Can ASEAN stop the scourge of cybersecurity threats?

A member of the military specialised in cyber defense works on servers in Lille on January 23, 2018 (AFP Photo / Philippe Huguen)

The Southeast Asian region is a hotbed for development. The digital economy of the 10-member Association of Southeast Asian Nations (ASEAN) alone currently generate US$150 billion in revenue annually and could potentially add US$1 trillion to its collective Gross Domestic Product (GDP) over the coming decade.

Information technology (IT) is fast reshaping the way ASEAN citizens live, work and interact with one another. With a young population where some 40 percent are below the age of 30, most are accustomed to the digital realm and are in some way or another, connected to the regional digital ecosystem. These past few years have seen an uptick in the growth of e-commerce websites like Lazada and Alibaba, increase in active social media users and a growing internet and smartphone penetration especially in rural parts of the region.

However, as with all types of progress, there is a flip side to this. As the region progresses in the cyber domain, it inadvertently exposes itself to the threats of malicious cyber-attacks. Blackhat hackers are already gaining an upper hand in the region due to the lacklustre cybersecurity frameworks currently in place by member states. Moreover, as the digital space becomes more boundless, cyber-threats become more transboundary, making it even more difficult to apprehend perpetrators of cyber-attacks.

According to a report by management consulting firm AT Kearney, cybersecurity expenditure by ASEAN member states are woefully dismal when compared to the global average. This could potentially result in the top 1,000 ASEAN companies losing almost US$750 billion in market capitalisation. To negate this, the 10-member bloc will have to spend an estimated US$171 billion collectively on cybersecurity between 2017 and 2025.

Due to financial limitations, countries cannot afford to develop frameworks at a national level alone to combat this cross-border threat. Hence, the solution has to be financially viable and regionally applicable for it to be a strong deterrent to such attacks.

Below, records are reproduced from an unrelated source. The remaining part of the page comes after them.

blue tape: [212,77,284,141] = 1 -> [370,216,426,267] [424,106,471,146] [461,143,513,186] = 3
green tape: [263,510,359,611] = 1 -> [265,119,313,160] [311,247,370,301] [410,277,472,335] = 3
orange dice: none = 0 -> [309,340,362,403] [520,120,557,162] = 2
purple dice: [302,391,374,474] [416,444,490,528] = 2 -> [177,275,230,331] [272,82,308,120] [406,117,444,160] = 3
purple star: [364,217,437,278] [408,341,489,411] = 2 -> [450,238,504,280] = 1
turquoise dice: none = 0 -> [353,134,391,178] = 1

Singapore’s chairmanship of ASEAN has elicited some positive results in this endeavour. The ASEAN Leaders’ Statement on Cybersecurity Cooperation, was formally announced in the 32nd ASEAN Summit which ended last week. The document reaffirms the need for closer collaboration and cooperation between member states and tasks the relevant ministries of these states to come up with suggestions and measures to take in order to combat this threat.

Besides that, the ASEAN-Japan Cybersecurity Capacity Building Center (AJCCBC) is set to be launched in June to train up to 1,200 security agency personnel by 2021. Cybersecurity cooperation with Japan is definitely a welcomed proposal given that ASEAN can leverage on their experiences – both good and bad – in dealing with cyber threats.

On top of that, Singapore has already been investing in a ASEAN Cyber Capacity Program (ACCP) since 2016 which aims to fund capacity building to counter digital threats to ASEAN member states. The program includes workshops, conferences and consulting which would help enable the formation of cybersecurity policymaking and strategies to be developed at a domestic level.

However, progress in this domain is slow due to the ASEAN Way which is rooted in the principles of non-interference and consensus. In ensuring sufficient cyber resilience, ASEAN member states would have to come to an agreement on data and resource sharing as a potential attack on the regional cyber realm would have an effect on all member states but prevailing data and privacy laws may inhibit such progress. Data sovereignty issues like this should be the first thing to be tackled when negotiating a regional cybersecurity framework.

After all, the region stands at the precipice of boundless potential. Chinese e-commerce firms, Silicon Valley giants and even homegrown IT players need a secure cyberspace to harness this potential. We should not lose this or be afraid to take steps forward in pursuing a digital agenda because of cybersecurity threats. Threats like this are inevitable as Southeast Asia continues to develop and in fighting them, ASEAN’s mettle will be put to its ultimate test.